Open public ports in Azure VM on a New Portal

Recently I needed to install a server (Octopus Deploy) for one of my clients. The obvious choice on where to host it was Microsoft Azure. I’ve done that many times, it’s super easy and I don’t have to beg admins for a VM and wait for ages, so I’ve done just that.

Octopus needs two nodes – one primary server which hosts the management web site and at least one slave node (they call it a Tentactle) which receives commands from the main node and executes it’s stuff. I wanted to host main website in Azure and apparently slave node on premise on customer side – that needs just one server which I alread have, to run my software. Beautiful.

I’ve created a new VM in the new portal, installed the software, fired up the web browser and it just works. Slave node was installed on premise and required a specific port open to poll the main server, which administrators kindly opened for me. The port had to be opened on Azure VM which I though is easy, I’ve done that many times. In the classic portal. And I’ve created the VM in the new portal. That’s where the fun begins.

In the classic portal opening a port is extremely easy, just navigate to the VM properties, click Endpoints, and add it, that just does it for you.

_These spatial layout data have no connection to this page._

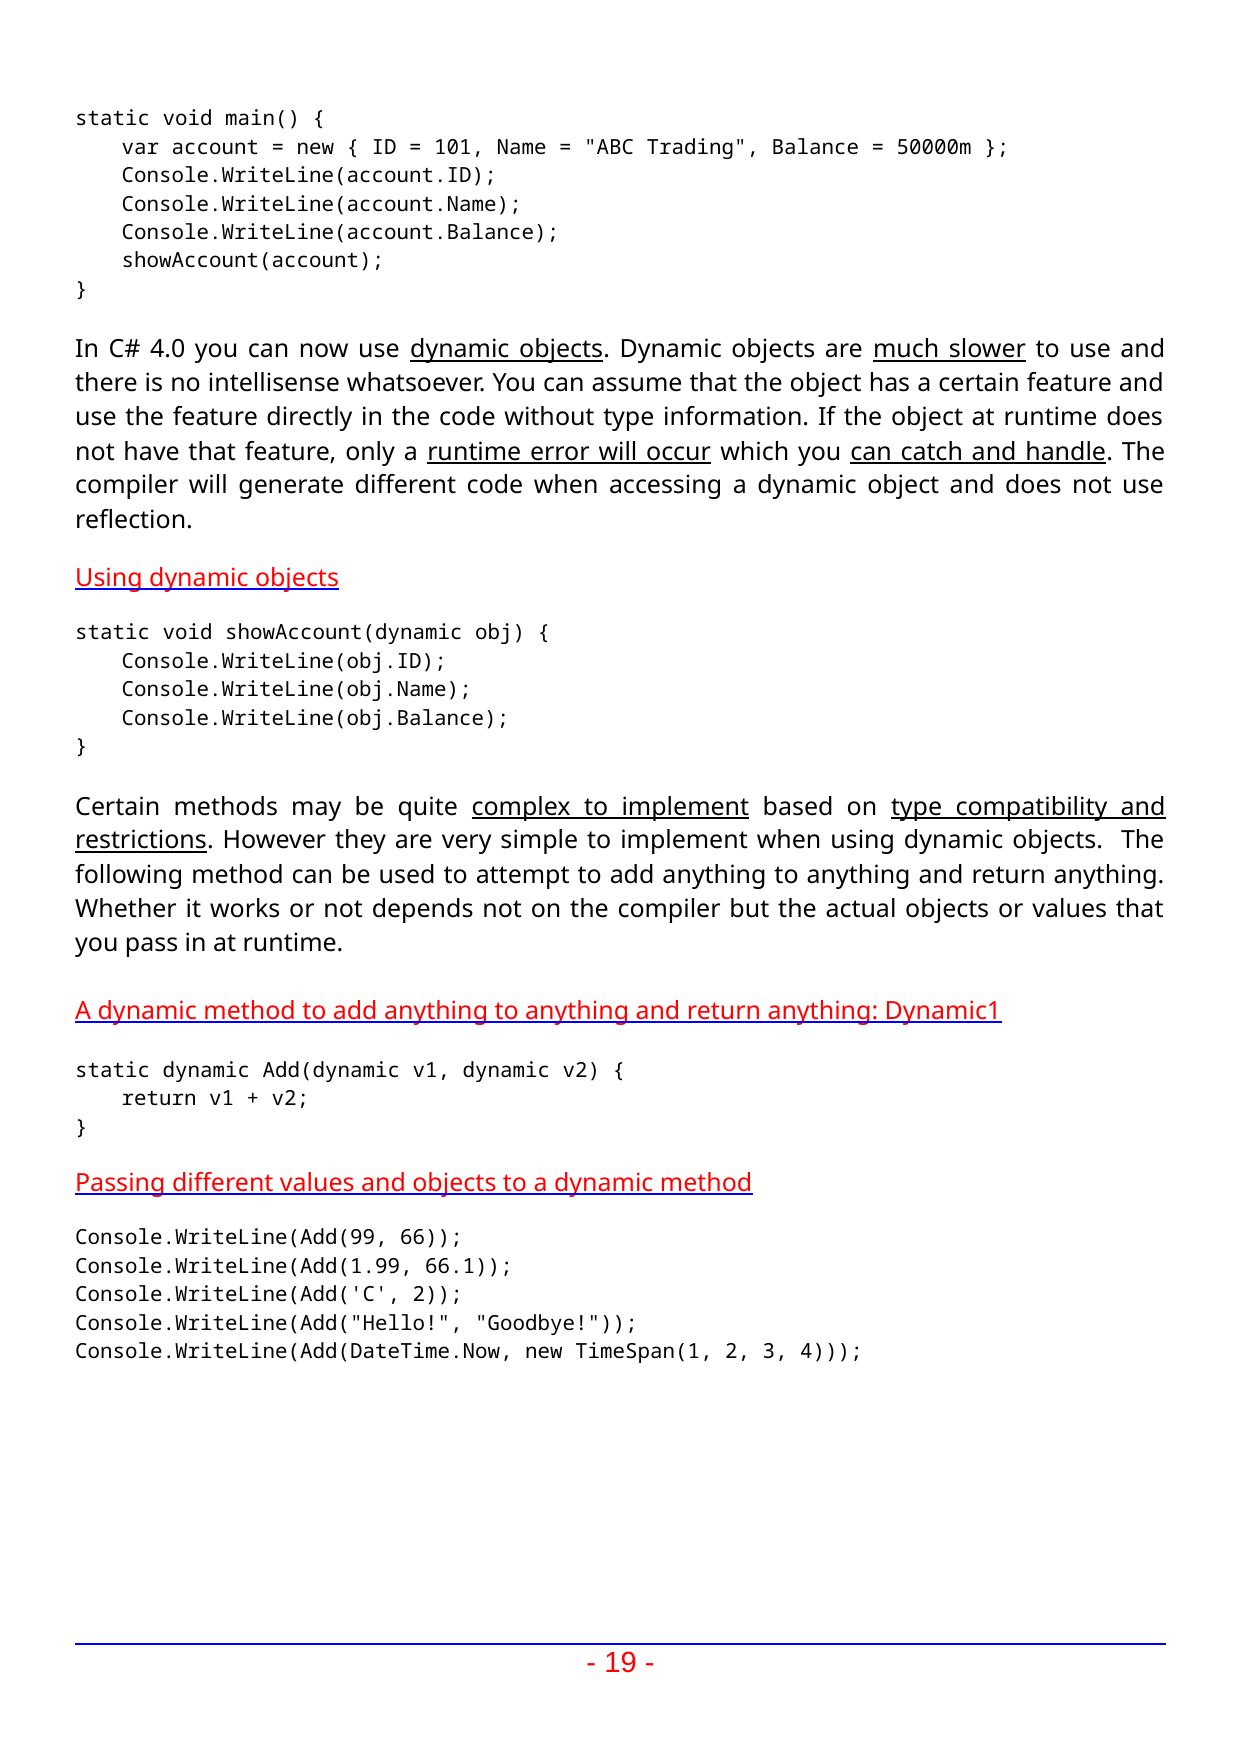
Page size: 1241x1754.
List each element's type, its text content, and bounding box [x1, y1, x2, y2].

text Using dynamic objects [75, 559, 1166, 593]
text static void main() { [75, 103, 1166, 132]
text Console.WriteLine(Add("Hello!", "Goodbye!")); [75, 1308, 1166, 1336]
text Console.WriteLine(account.Name); [75, 189, 1166, 217]
text Console.WriteLine(obj.Balance); [75, 703, 1166, 731]
text Console.WriteLine(obj.Name); [75, 674, 1166, 703]
text } [75, 274, 1166, 302]
text A dynamic method to add anything to anything and return anything: Dynamic1 [75, 992, 1166, 1027]
text Console.WriteLine(account.Balance); [75, 217, 1166, 246]
text Console.WriteLine(Add(DateTime.Now, new TimeSpan(1, 2, 3, 4))); [75, 1336, 1166, 1365]
text Console.WriteLine(Add(1.99, 66.1)); [75, 1251, 1166, 1279]
text Console.WriteLine(account.ID); [75, 160, 1166, 189]
text Console.WriteLine(obj.ID); [75, 646, 1166, 674]
text } [75, 1112, 1166, 1140]
text Console.WriteLine(Add(99, 66)); [75, 1222, 1166, 1251]
text showAccount(account); [75, 246, 1166, 274]
text static dynamic Add(dynamic v1, dynamic v2) { [75, 1055, 1166, 1083]
text In C# 4.0 you can now use dynamic objects. Dynamic objects are much slower to use and there is no intellisense whatsoever. You can assume that the object has a certain feature and use the feature directly in the code without type information. If the object at runtime does not have that feature, only a runtime error will occur which you can catch and handle. The compiler will generate different code when accessing a dynamic object and does not use reflection. [75, 331, 1166, 535]
text } [75, 731, 1166, 760]
text static void showAccount(dynamic obj) { [75, 617, 1166, 646]
text return v1 + v2; [75, 1083, 1166, 1112]
text var account = new { ID = 101, Name = "ABC Trading", Balance = 50000m }; [75, 132, 1166, 160]
text Console.WriteLine(Add('C', 2)); [75, 1279, 1166, 1308]
text Passing different values and objects to a dynamic method [75, 1164, 1166, 1198]
text Certain methods may be quite complex to implement based on type compatibility and restrictions. However they are very simple to implement when using dynamic objects. The following method can be used to attempt to add anything to anything and return anything. Whether it works or not depends not on the compiler but the actual objects or values that you pass in at runtime. [75, 788, 1166, 958]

In new portal everything has changed, and we just couldn’t figure out in the first 5 minutes where to do it. When you create a “new style” VM Azure creates 4 resources by default:

  • Virtual Machine – as the name implies it is the actual compute resource.
  • Network Security Group – externally it’s very similar to Windows Firewall on Windows Server. It contains the list of ACLs that allow/deny traffic to your VM instances. NSG can be associated with either subnets or individual VM instances within the subnet. You can create NSG separately before creating the VM, and just keep adding VMs into NSG if they have same or similar security policies. For more information read here.
  • Public IP Address – some kind of a resource which allocates a public IP address for your VM.
  • Network Interface – describes the actual network interface for you VM. There is not much to configure here.

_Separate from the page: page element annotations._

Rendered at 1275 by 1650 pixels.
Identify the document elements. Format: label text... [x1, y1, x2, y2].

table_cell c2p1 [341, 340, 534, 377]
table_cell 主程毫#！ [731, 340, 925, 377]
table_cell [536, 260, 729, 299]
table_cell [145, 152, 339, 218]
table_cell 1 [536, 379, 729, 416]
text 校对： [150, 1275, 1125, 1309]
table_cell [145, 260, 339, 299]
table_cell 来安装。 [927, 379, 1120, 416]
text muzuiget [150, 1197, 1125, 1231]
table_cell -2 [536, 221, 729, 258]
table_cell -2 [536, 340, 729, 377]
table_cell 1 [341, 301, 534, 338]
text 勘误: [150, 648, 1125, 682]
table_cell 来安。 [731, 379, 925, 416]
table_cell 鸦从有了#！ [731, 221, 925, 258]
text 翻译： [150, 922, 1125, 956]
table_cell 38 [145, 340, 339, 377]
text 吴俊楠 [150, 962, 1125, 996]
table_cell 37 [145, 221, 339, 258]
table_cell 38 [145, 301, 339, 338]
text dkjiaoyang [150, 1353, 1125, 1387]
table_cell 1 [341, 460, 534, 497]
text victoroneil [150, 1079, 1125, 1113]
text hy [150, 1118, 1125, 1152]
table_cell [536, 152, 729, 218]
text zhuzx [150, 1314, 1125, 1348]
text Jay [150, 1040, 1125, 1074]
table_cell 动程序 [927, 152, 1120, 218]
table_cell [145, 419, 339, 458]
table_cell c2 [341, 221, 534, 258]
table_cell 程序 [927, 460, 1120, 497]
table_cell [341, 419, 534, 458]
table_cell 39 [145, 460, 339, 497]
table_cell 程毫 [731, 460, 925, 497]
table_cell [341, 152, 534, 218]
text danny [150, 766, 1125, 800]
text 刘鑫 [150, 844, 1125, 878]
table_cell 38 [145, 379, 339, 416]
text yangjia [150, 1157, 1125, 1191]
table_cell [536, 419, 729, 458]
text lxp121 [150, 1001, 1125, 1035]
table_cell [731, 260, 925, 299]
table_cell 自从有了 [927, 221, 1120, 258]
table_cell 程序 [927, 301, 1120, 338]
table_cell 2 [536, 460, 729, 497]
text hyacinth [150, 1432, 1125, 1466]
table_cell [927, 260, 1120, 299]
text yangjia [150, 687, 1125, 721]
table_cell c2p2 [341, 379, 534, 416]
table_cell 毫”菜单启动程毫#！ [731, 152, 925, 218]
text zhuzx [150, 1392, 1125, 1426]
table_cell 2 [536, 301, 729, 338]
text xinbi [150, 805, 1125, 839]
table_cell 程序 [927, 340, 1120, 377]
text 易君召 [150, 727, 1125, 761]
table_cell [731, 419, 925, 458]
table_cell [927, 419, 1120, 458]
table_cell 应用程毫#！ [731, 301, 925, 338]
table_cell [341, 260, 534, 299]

The most important resource for us is NSG, where all the policies are defined. Choosing it reveals the holy dialog where you can configure everything you could in the Classic Portal:

The first default rule for RDP is always precreated for you, which sort of gives you an example how they should be configured. It’s required so that after creating the VM you can remotely log in to it. The rule can be modified to further restrict remote access from specific subnets etc. which I find useful in places. We have added HTTP(S) incoming endpoints and the custom Octopus port 10943 as inbound rule hoping it will just work, but it didn’t!

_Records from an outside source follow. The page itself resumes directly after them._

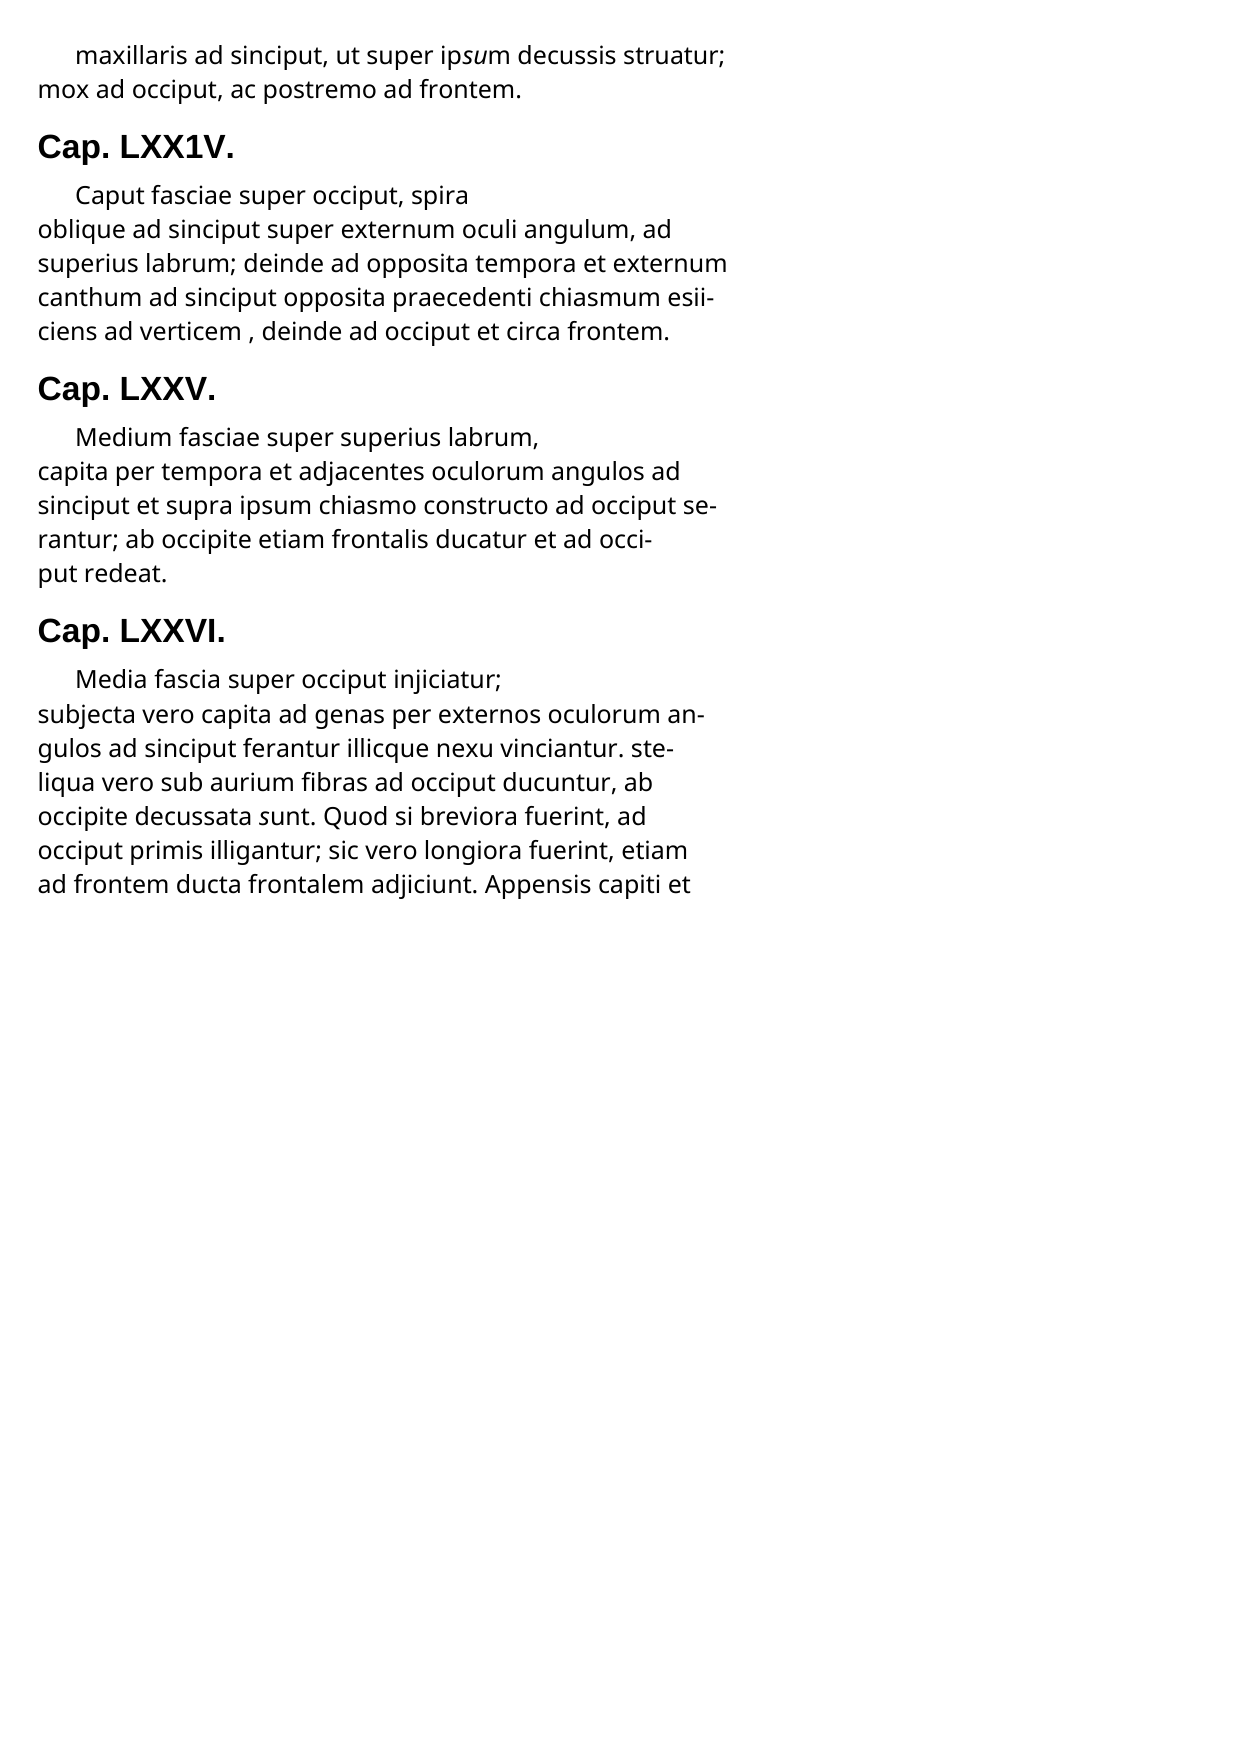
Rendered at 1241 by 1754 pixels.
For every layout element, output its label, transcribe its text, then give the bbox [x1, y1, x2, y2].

subtitle Cap. LXXV. [37, 369, 1203, 407]
text Caput fasciae super occiput, spira oblique ad sinciput super externum oculi angulum, ad superius labrum; deinde ad opposita tempora et externum canthum ad sinciput opposita praecedenti chiasmum esii- ciens ad verticem , deinde ad occiput et circa frontem. [37, 178, 1203, 348]
text maxillaris ad sinciput, ut super ipsum decussis struatur; mox ad occiput, ac postremo ad frontem. [37, 37, 1203, 106]
subtitle Cap. LXXVI. [37, 611, 1203, 650]
text Medium fasciae super superius labrum, capita per tempora et adjacentes oculorum angulos ad sinciput et supra ipsum chiasmo constructo ad occiput se- rantur; ab occipite etiam frontalis ducatur et ad occi- put redeat. [37, 420, 1203, 590]
subtitle Cap. LXX1V. [37, 126, 1203, 165]
text Media fascia super occiput injiciatur; subjecta vero capita ad genas per externos oculorum an- gulos ad sinciput ferantur illicque nexu vinciantur. ste- liqua vero sub aurium fibras ad occiput ducuntur, ab occipite decussata sunt. Quod si breviora fuerint, ad occiput primis illigantur; sic vero longiora fuerint, etiam ad frontem ducta frontalem adjiciunt. Appensis capiti et [37, 662, 1203, 901]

Which is actually a good thing. NSG rules apply to a virtual hardware in your network, very similar to what you would do on a home router to enable incoming connections on a specific port. A good OS has firewalls enabled by default which block most of the access. Therefore the next thing you should do is RDP to your VM, open firewall settings, and add same rules to exception lists as well:

After that, all started working just fine.

To be honest, I do prefer the new way of configuring access comparing to the Classic Portal. You could do these tasks much easier, however it wasn’t as flexible as the new style VMs. Imagine scenarios you can achieve with mixing NSGs, Virtual Networks, interfaces etc. It’s a full blown security administrator console.